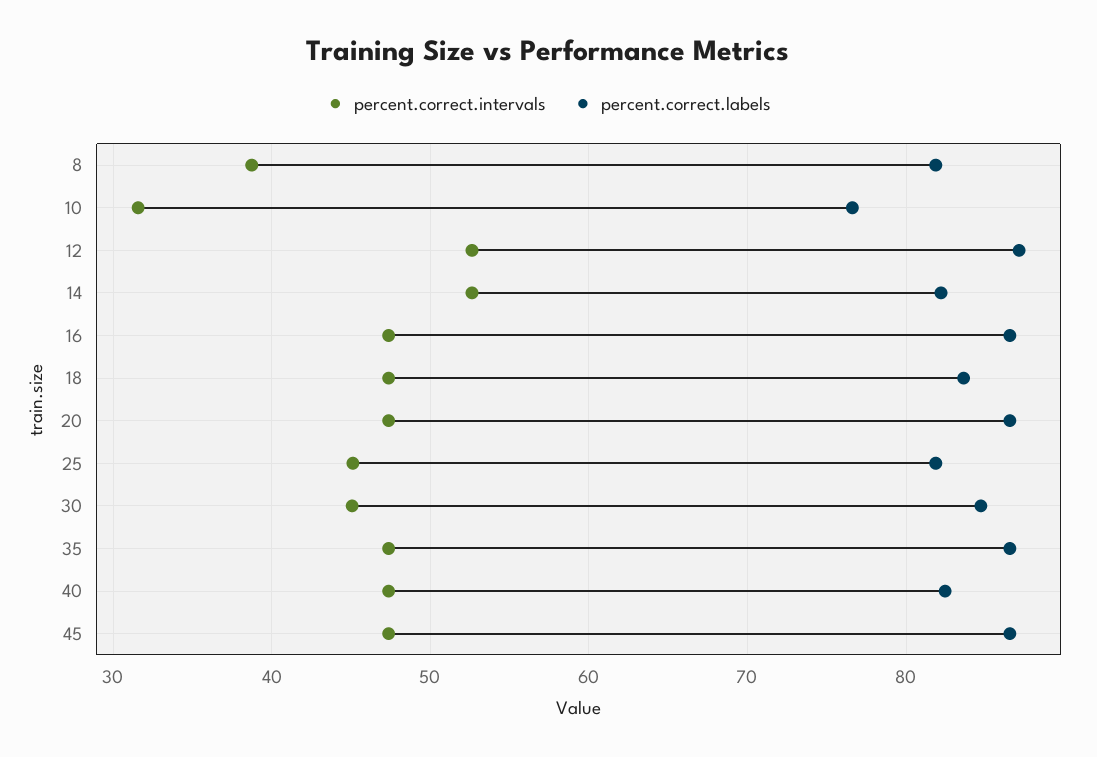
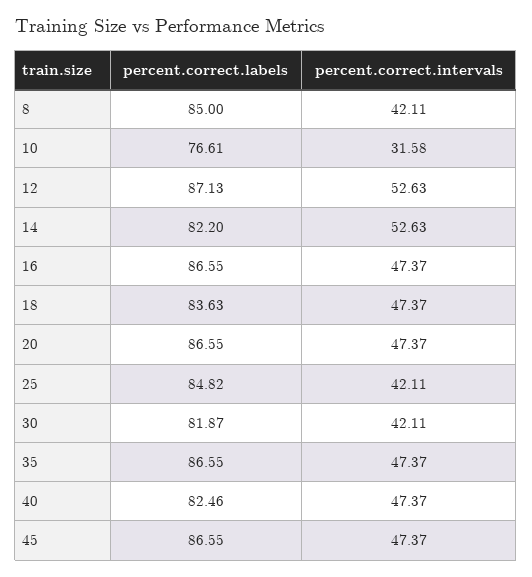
percent.correct.intervals, 8: 39 -> 42.11
percent.correct.labels, 8: 82 -> 85
percent.correct.intervals, 25: 45 -> 42.11
percent.correct.labels, 25: 82 -> 84.82
percent.correct.intervals, 30: 45 -> 42.11
percent.correct.labels, 30: 85 -> 81.87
--*--
### Exercise prompt
Look for the line that contains "percent.correct.intervals, 30: 45 -> 42.11" in the entries above. Set it down, along with all later lines, exactly as written.

### Worked solution
percent.correct.intervals, 30: 45 -> 42.11
percent.correct.labels, 30: 85 -> 81.87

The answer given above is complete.